This article is written like a research paper or scientific journal. (October 2019) |
In literary criticism and cultural studies, postcritique is the attempt to find new forms of reading and interpretation that go beyond the methods of critique, critical theory, and ideological criticism.[1] Such methods have been characterized as a "hermeneutics of suspicion" by Paul Ricœur and as a "paranoid" or suspicious style of reading by Eve Kosofsky Sedgwick. Proponents of postcritique argue that the interpretive practices associated with these ways of reading are now unlikely to yield useful or even interesting results. As Rita Felski and Elizabeth S. Anker put it in the introduction to Critique and Postcritique, "the intellectual or political payoff of interrogating, demystifying, and defamiliarizing is no longer quite so self-evident."[2] A postcritical reading of a literary text might instead emphasize emotion or affect, or describe various other phenomenological or aesthetic dimensions of the reader's experience. At other times, it might focus on issues of reception, explore philosophical insights gleaned via the process of reading, pose formalist questions of the text, or seek to resolve a "sense of confusion."[3]
Importantly, postcritique is not a straightforward repudiation of critique, but instead seeks to supplement it with new interpretative practices. It views critique as being valuable in certain situations, but inadequate in others. As Felski claims in The Uses of Literature, critical and postcritical readings can and should coexist. "In the long run," she argues, "we should all heed Ricœur’s advice to combine a willingness to suspect with an eagerness to listen; there is no reason why our readings cannot blend analysis and attachment, criticism and love."[4] Felski is careful to point out, in her later study The Limits of Critique, that her argument "is not conceived as a polemic against critique."[5] In a similar spirit, Christopher Castiglia claims that critique can be salvaged if scholars renounce "critiquiness," which he associates with smug knowingness and thoroughgoing skepticism.[6]

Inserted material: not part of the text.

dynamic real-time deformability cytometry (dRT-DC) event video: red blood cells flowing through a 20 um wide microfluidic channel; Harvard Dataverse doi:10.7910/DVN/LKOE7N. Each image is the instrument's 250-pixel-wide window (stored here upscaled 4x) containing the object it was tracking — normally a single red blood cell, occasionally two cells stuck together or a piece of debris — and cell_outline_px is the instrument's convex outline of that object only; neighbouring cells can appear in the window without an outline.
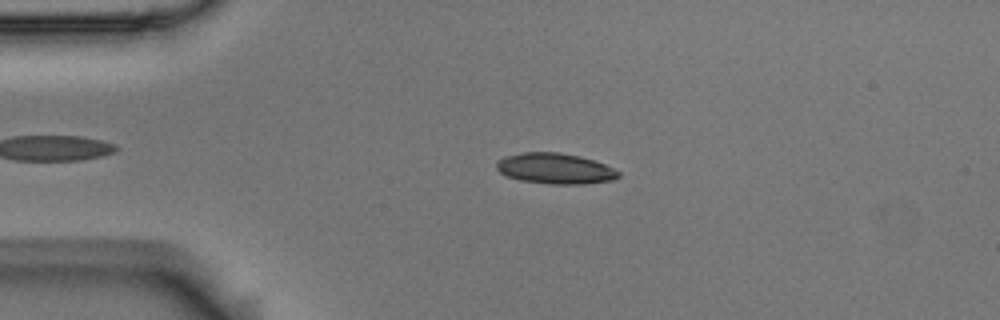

Postcritical approaches to texts are often experimental, concerned with discovering new styles, postures, and stances of reading, as well as "testing out new possibilities and intellectual alternatives" to the standard operations of critique.[7] According to Matthew Mullins, postcritique has important implications for understanding the broader role and purpose of the humanities. He claims that it offers practitioners both "positive language and methods from which to make a case for why the humanities matter at a moment when higher education faces threats from forces such a privatization and utilitarianism."[8]